In the data that follows, find the line with "2017-11-17: 2.293 -> 2.288"; transcribe it, every later line up to the one with "Manang: 3 -> 2", and that line as well, exactly and with no others.

> [PROVIDED MATERIAL]
================================

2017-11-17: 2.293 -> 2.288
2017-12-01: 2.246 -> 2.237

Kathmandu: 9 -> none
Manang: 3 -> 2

================================

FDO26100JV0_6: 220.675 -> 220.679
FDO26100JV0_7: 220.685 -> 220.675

================================

> [RESULT FOR THIS EXERCISE]
2017-11-17: 2.293 -> 2.288
2017-12-01: 2.246 -> 2.237

Kathmandu: 9 -> none
Manang: 3 -> 2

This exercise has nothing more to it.